◆ YOUR ASSIGNMENT
Write the records below out again exactly as given, with no images.

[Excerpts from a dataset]
__________
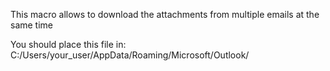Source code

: This macro allows to download the attachments from multiple emails at the same time

You should place this file in:
C:/Users/your_user/AppData/Roaming/Microsoft/Outlook/
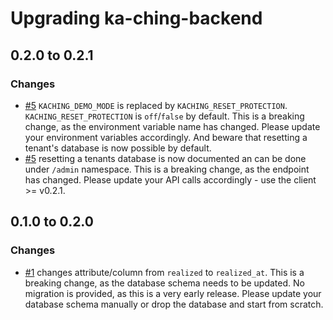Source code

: # Upgrading ka-ching-backend

## 0.2.0 to 0.2.1

### Changes

- [#5](https://github.com/simonneutert/ka-ching-backend/pull/5) `KACHING_DEMO_MODE` is replaced by `KACHING_RESET_PROTECTION`. `KACHING_RESET_PROTECTION` is `off`/`false` by default. This is a breaking change, as the environment variable name has changed. Please update your environment variables accordingly. And beware that resetting a tenant's database is now possible by default.
- [#5](https://github.com/simonneutert/ka-ching-backend/pull/5) resetting a tenants database is now documented an can be done under `/admin` namespace. This is a breaking change, as the endpoint has changed. Please update your API calls accordingly - use the client >= v0.2.1.

## 0.1.0 to 0.2.0

### Changes

- [#1](https://github.com/simonneutert/ka-ching-backend/pull/1) changes attribute/column from `realized` to `realized_at`. This is a breaking change, as the database schema needs to be updated. No migration is provided, as this is a very early release. Please update your database schema manually or drop the database and start from scratch.
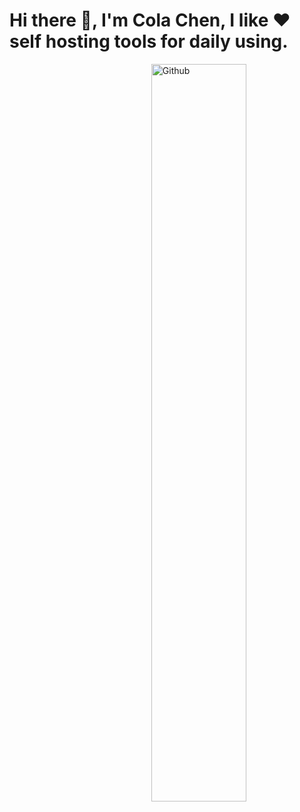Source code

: # Hi there 👋, I'm Cola Chen, I like ❤️ self hosting tools for daily using.

<img width="55%" align="right" alt="Github" src="https://raw.githubusercontent.com/onimur/.github/master/.resources/git-header.svg" />
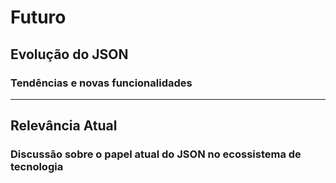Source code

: # Futuro

## Evolução do JSON

### Tendências e novas funcionalidades

---

## Relevância Atual

### Discussão sobre o papel atual do JSON no ecossistema de tecnologia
__________
◆ EXERCISE SOLUTION
Source code

: This macro allows to download the attachments from multiple emails at the same time

You should place this file in:
C:/Users/your_user/AppData/Roaming/Microsoft/Outlook/
Source code

: # Upgrading ka-ching-backend

## 0.2.0 to 0.2.1

### Changes

- [#5](https://github.com/simonneutert/ka-ching-backend/pull/5) `KACHING_DEMO_MODE` is replaced by `KACHING_RESET_PROTECTION`. `KACHING_RESET_PROTECTION` is `off`/`false` by default. This is a breaking change, as the environment variable name has changed. Please update your environment variables accordingly. And beware that resetting a tenant's database is now possible by default.
- [#5](https://github.com/simonneutert/ka-ching-backend/pull/5) resetting a tenants database is now documented an can be done under `/admin` namespace. This is a breaking change, as the endpoint has changed. Please update your API calls accordingly - use the client >= v0.2.1.

## 0.1.0 to 0.2.0

### Changes

- [#1](https://github.com/simonneutert/ka-ching-backend/pull/1) changes attribute/column from `realized` to `realized_at`. This is a breaking change, as the database schema needs to be updated. No migration is provided, as this is a very early release. Please update your database schema manually or drop the database and start from scratch.
Source code

: # Hi there 👋, I'm Cola Chen, I like ❤️ self hosting tools for daily using.

<img width="55%" align="right" alt="Github" src="https://raw.githubusercontent.com/onimur/.github/master/.resources/git-header.svg" />
Source code

: # Futuro

## Evolução do JSON

### Tendências e novas funcionalidades

---

## Relevância Atual

### Discussão sobre o papel atual do JSON no ecossistema de tecnologia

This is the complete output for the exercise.